● **Page text**:

= = = =

View previous topic :: View next topic |
Author |
Message |
finalturismo Guru

Joined: 06 Jan 2020 Posts: 410
|
Posted: Sun Nov 13, 2022 7:48 pm Post subject: sed remove comma after double quotes from list |
|
|
So what iam trying to do is remove the comma from "1,779.51 TB" while removing the quotes, i need to do this to a list of files but iam stuck a bit on this one and its messing up my csv format for about 10,000 certificates.
Code: | echo "10625,0SWXAEYA,8465,2022-10-13 03:35:57,/dev/sdx,30 °C,30 °C,88 %,43608 Hours,88 days,"1,779.51 TB",HP VO1920JEUQQ,0SWXAEYA,1787.98GB,done,NIST.SP.800-88(1 Pass),SAS" | sed 's&"\(.*\)"&\1&gI' |
So far this is as far as i can get........ iam still left with the comma after removing the "" from the 1,779.51TB |
|
Back to top |
|
 |
szatox Advocate

Joined: 27 Aug 2013 Posts: 3594
|
Posted: Sun Nov 13, 2022 9:21 pm Post subject: |
|
|
Code: | echo "10625,0SWXAEYA,8465,2022-10-13 03:35:57,/dev/sdx,30 °C,30 °C,88 %,43608 Hours,88 days,"1,779.51 TB",HP VO1920JEUQQ,0SWXAEYA,1787.98GB,done,NIST.SP.800-88(1 Pass),SAS" | This is your first problem.
"1,779.51 TB" means "close quotation, 1,779.51 TB, open quotation". Not what you expected, is it?
Regarding the pattern, doing it right is quite tricky, it may be a good case for using sed's hold space or nested substring capture combined with negative character matches.

= = = =

● **Exercises**:
A: From the sed forum thread, list the sed techniques the reply from szatox suggests for getting the pattern right.
B: Please pick up the sed forum thread after its final sentence and keep writing it.

= = = =

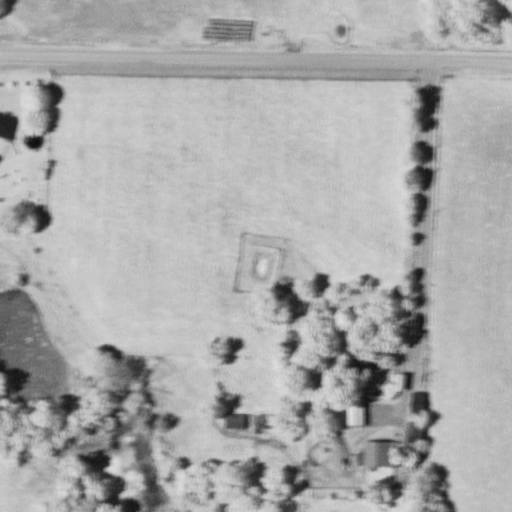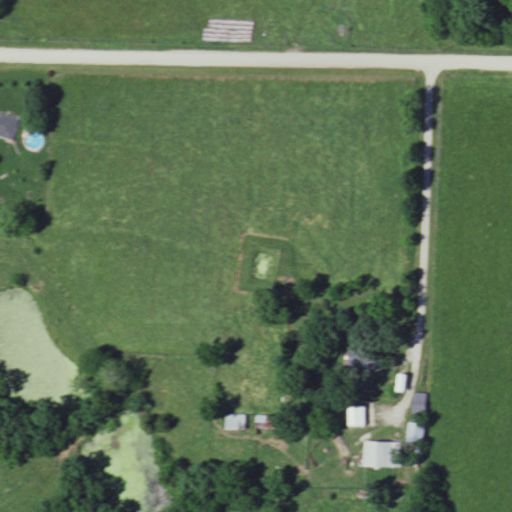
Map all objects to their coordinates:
road: (255, 60)
building: (8, 127)
road: (422, 248)
building: (364, 360)
building: (358, 417)
building: (419, 420)
building: (267, 424)
building: (383, 456)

= = = =

● **Outputs by task**:
A:
- sed's hold space
- nested substring capture
- negative character matches

B:
E.g. [^,]* will match "all characters until the first coma". You can try something along the lines of:
\("\([^,"]*,\)*"\)
\1 should return "quoted value with all comas removed", while \2 should return value up to the first coma within previously opened quotation. Haven't tested, typing from memory.
Using those tricks with global flag you should be able to end up with an expression that will drop comas within all quoted fields and ignore comas separating the fields.
Alternatively, hold space allows you to process a string bit by bit, you can take advantage of the new line at the end of buffer to separate input from output during processing, and chew the quoted values one bite at a time.
Like in copy buffer to hold space, remove everything after second quote, remove comas after first quote, append to hold, copy hold to pattern space, remove everything up until second quote, repeat until your buffer starts with a new line, at which point you drop the new line and print the result.
Yes, sed allows you to run scripts, including conditional execution in a simple form of if-pattern-matched then goto label.
Check man sed for details.
Now, if you can guarantee there is only 1 field with a coma inside, this may or may not simplify the code. Either way, relying on this property of input data will give you a buggy script which will probably break at some point down the line, so while it may be tempting, I discourage that.
BTW, if you need to only do that once and don't care about whatever problems might arise in the future, simply don't write any script at all and just import that csv into calc. It understands quoted fields and will help you do the conversion. |
|
Back to top |
|
 |
finalturismo Guru

Joined: 06 Jan 2020 Posts: 410
|
Posted: Sun Nov 13, 2022 9:52 pm Post subject: |
|
|
szatox wrote: | Code: | echo "10625,0SWXAEYA,8465,2022-10-13 03:35:57,/dev/sdx,30 °C,30 °C,88 %,43608 Hours,88 days,"1,779.51 TB",HP VO1920JEUQQ,0SWXAEYA,1787.98GB,done,NIST.SP.800-88(1 Pass),SAS" | This is your first problem.
"1,779.51 TB" means "close quotation, 1,779.51 TB, open quotation". Not what you expected, is it?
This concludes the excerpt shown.